First Light
- Genre: News
- Running time: 1 hour
- Country of origin: United States
- Language(s): English
- Syndicates: NBC Radio Network Westwood One
- Hosted by: Michael Toscano
- Original release: 1989; 36 years ago – July 29, 2022; 2 years ago
- Website: www.firstlightradio.com
- Podcast: audioboom.com/channels/4392091.rss

= First Light (radio program) =

First Light was a news program airing on numerous talk radio stations, syndicated by Westwood One, a subsidiary of Cumulus Media. The one-hour live program aired weekdays at 5:00 a.m. Eastern Time and was hosted by Michael Toscano. The show featured reports from ABC News Radio, as well as guest interviews, a call-in segment, and the short-form feature Last Night on The Tonight Show Starring Jimmy Fallon. A weekend version, The Week in Review, for airing on Saturday mornings, was also available to affiliates.

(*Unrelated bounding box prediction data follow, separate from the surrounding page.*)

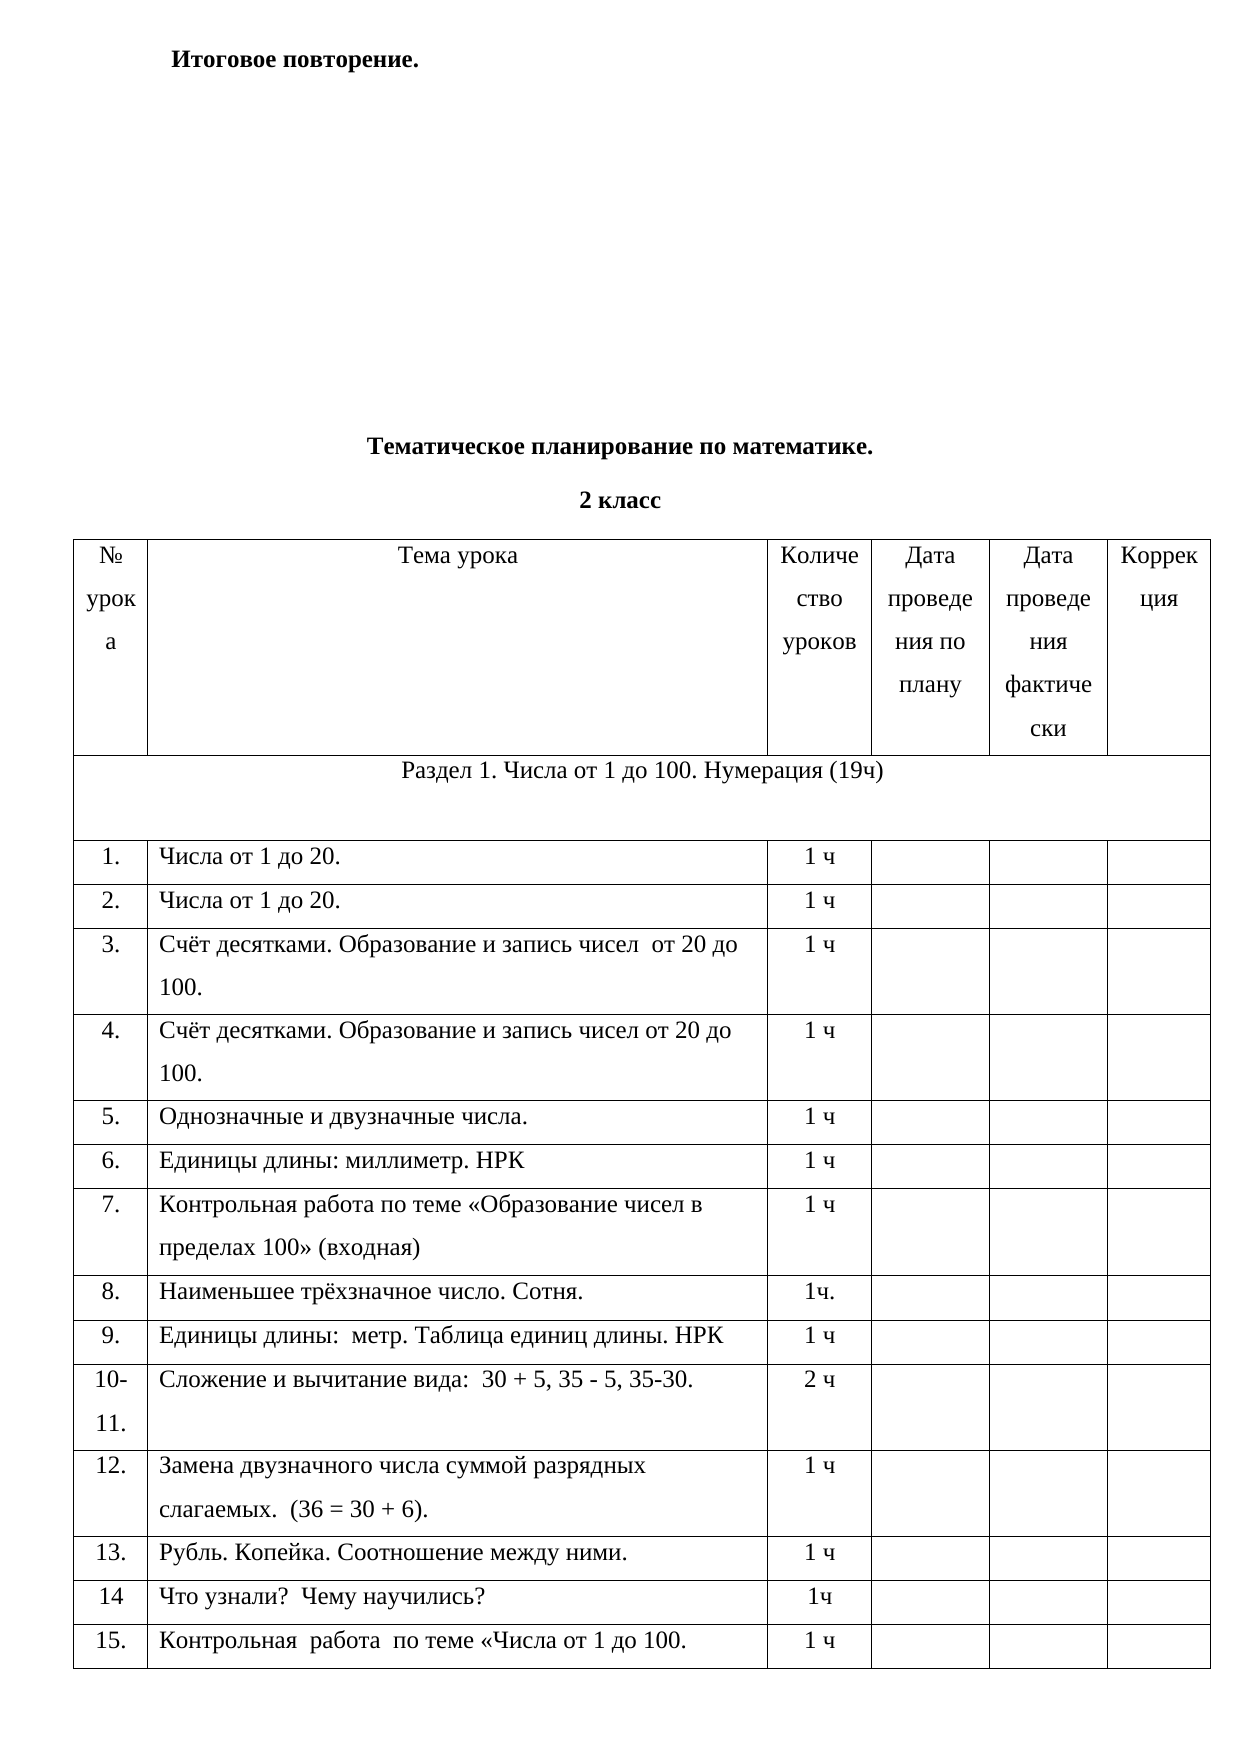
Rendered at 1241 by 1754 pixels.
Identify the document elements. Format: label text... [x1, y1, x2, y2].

table_cell [1108, 1189, 1210, 1275]
table_cell [1108, 1015, 1210, 1100]
table_cell [990, 1276, 1107, 1319]
table_cell [872, 1581, 989, 1624]
table_cell [990, 1365, 1107, 1449]
table_cell Единицы длины: метр. Таблица единиц длины. НРК [148, 1321, 767, 1363]
table_cell 1 ч [768, 841, 871, 884]
table_cell Счёт десятками. Образование и запись чисел от 20 до 100. [148, 929, 767, 1014]
table_cell [872, 1101, 989, 1144]
table_cell 1 ч [768, 929, 871, 1014]
table_cell 8. [74, 1276, 147, 1319]
table_cell 1. [74, 841, 147, 884]
text Итоговое повторение. [118, 44, 1122, 73]
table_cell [148, 1625, 767, 1668]
table_header Количество уроков [768, 540, 871, 754]
table_cell 14 [74, 1581, 147, 1624]
table_cell [872, 1015, 989, 1100]
table_cell Раздел 1. Числа от 1 до 100. Нумерация (19ч) [74, 756, 1210, 840]
table_cell [1108, 1145, 1210, 1188]
table_cell [1108, 929, 1210, 1014]
table_cell Числа от 1 до 20. [148, 841, 767, 884]
table_cell [990, 1537, 1107, 1580]
table_cell [1108, 1581, 1210, 1624]
table_cell [990, 1451, 1107, 1536]
table_cell 5. [74, 1101, 147, 1144]
table_cell [990, 1189, 1107, 1275]
table_cell [872, 1451, 989, 1536]
table_cell 1 ч [768, 885, 871, 928]
table_cell [872, 1537, 989, 1580]
table_cell Что узнали? Чему научились? [148, 1581, 767, 1624]
table_cell [990, 1321, 1107, 1363]
table_cell [1108, 841, 1210, 884]
table_cell 7. [74, 1189, 147, 1275]
table_cell Единицы длины: миллиметр. НРК [148, 1145, 767, 1188]
table_cell 10-11. [74, 1365, 147, 1449]
table_header № урока [74, 540, 147, 754]
table_cell [990, 1101, 1107, 1144]
table_cell [990, 929, 1107, 1014]
table_cell [990, 1581, 1107, 1624]
table_cell Наименьшее трёхзначное число. Сотня. [148, 1276, 767, 1319]
table_cell [990, 1015, 1107, 1100]
table_cell Замена двузначного числа суммой разрядных слагаемых. (36 = 30 + 6). [148, 1451, 767, 1536]
table_cell 1ч [768, 1581, 871, 1624]
table_cell [872, 885, 989, 928]
table_header Дата проведения фактически [990, 540, 1107, 754]
table_cell 1ч. [768, 1276, 871, 1319]
table_cell 12. [74, 1451, 147, 1536]
table_cell 1 ч [768, 1015, 871, 1100]
table_cell 1 ч [768, 1321, 871, 1363]
table_cell 2. [74, 885, 147, 928]
table_cell [872, 1625, 989, 1668]
table_cell 9. [74, 1321, 147, 1363]
table_cell [1108, 1537, 1210, 1580]
table_cell 13. [74, 1537, 147, 1580]
table_cell 1 ч [768, 1145, 871, 1188]
table_cell 1 ч [768, 1101, 871, 1144]
table_cell [1108, 885, 1210, 928]
table_cell [872, 1189, 989, 1275]
text Тематическое планирование по математике. [118, 431, 1122, 460]
table_cell [1108, 1451, 1210, 1536]
table_header Коррекция [1108, 540, 1210, 754]
text 2 класс [118, 485, 1122, 514]
table_cell [1108, 1321, 1210, 1363]
table_cell [990, 885, 1107, 928]
table_cell [872, 1321, 989, 1363]
table_cell [872, 1145, 989, 1188]
table_cell [1108, 1276, 1210, 1319]
table_cell Контрольная работа по теме «Образование чисел в пределах 100» (входная) [148, 1189, 767, 1275]
table_cell [872, 841, 989, 884]
table_cell [990, 1625, 1107, 1668]
table_cell [872, 1365, 989, 1449]
table_cell Счёт десятками. Образование и запись чисел от 20 до 100. [148, 1015, 767, 1100]
table_cell Сложение и вычитание вида: 30 + 5, 35 - 5, 35-30. [148, 1365, 767, 1449]
table_cell 4. [74, 1015, 147, 1100]
table_cell [1108, 1625, 1210, 1668]
table_cell [872, 929, 989, 1014]
table_cell 3. [74, 929, 147, 1014]
table_cell Числа от 1 до 20. [148, 885, 767, 928]
table_cell 1 ч [768, 1537, 871, 1580]
table_cell 6. [74, 1145, 147, 1188]
table_cell Однозначные и двузначные числа. [148, 1101, 767, 1144]
table_header Тема урока [148, 540, 767, 754]
table_cell 2 ч [768, 1365, 871, 1449]
table_header Дата проведения по плану [872, 540, 989, 754]
table_cell [1108, 1101, 1210, 1144]
table_cell [990, 841, 1107, 884]
table_cell [990, 1145, 1107, 1188]
table_cell [1108, 1365, 1210, 1449]
table_cell 15. [74, 1625, 147, 1668]
table_cell 1 ч [768, 1189, 871, 1275]
table_cell [872, 1276, 989, 1319]
table_cell 1 ч [768, 1625, 871, 1668]
table_cell 1 ч [768, 1451, 871, 1536]
table_cell Рубль. Копейка. Соотношение между ними. [148, 1537, 767, 1580]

Dirk Van was the show's longtime host from 1989 to 2015, with Evan Haning taking the hosting chores upon Van's retirement. In August 2018, Haning announced he would be stepping away from full-time hosting and Michael Toscano would replace him as host of First Light. Haning would continue to occasionally fill in as host.

An alternate one-hour Westwood One news program, America in The Morning, hosted by John Trout, continues to air at 5 a.m. Eastern Time. While the two broadcasts were separately written and anchored, some stories filed by field reporters were the same.

First Light was the last program that continued to use the original "NBC Radio" branding, via a short announcement at the end of the program and through the program's online and print logo (which included a "sunset orange" variant of the NBC peacock). Westwood One (known as "Dial Global" from 2011 through 2013), owns the remains of the original NBC radio network through its purchase of the original "Westwood One". When Westwood One retired the NBC News Radio news service on December 15, 2014, First Light was rebranded as a "Westwood One" program. Haning is also one of the anchors on the hourly Westwood One newscasts, airing on stations owned by Cumulus Media and other owners.

On June 30, 2022, Westwood One informed affiliates that it would discontinue First Light at the end of July, with America in the Morning being offered to stations as a replacement. In an interview with affiliate WPHM, Toscano noted that it was a business decision by parent company Cumulus Media and not a reflection on the show's performance.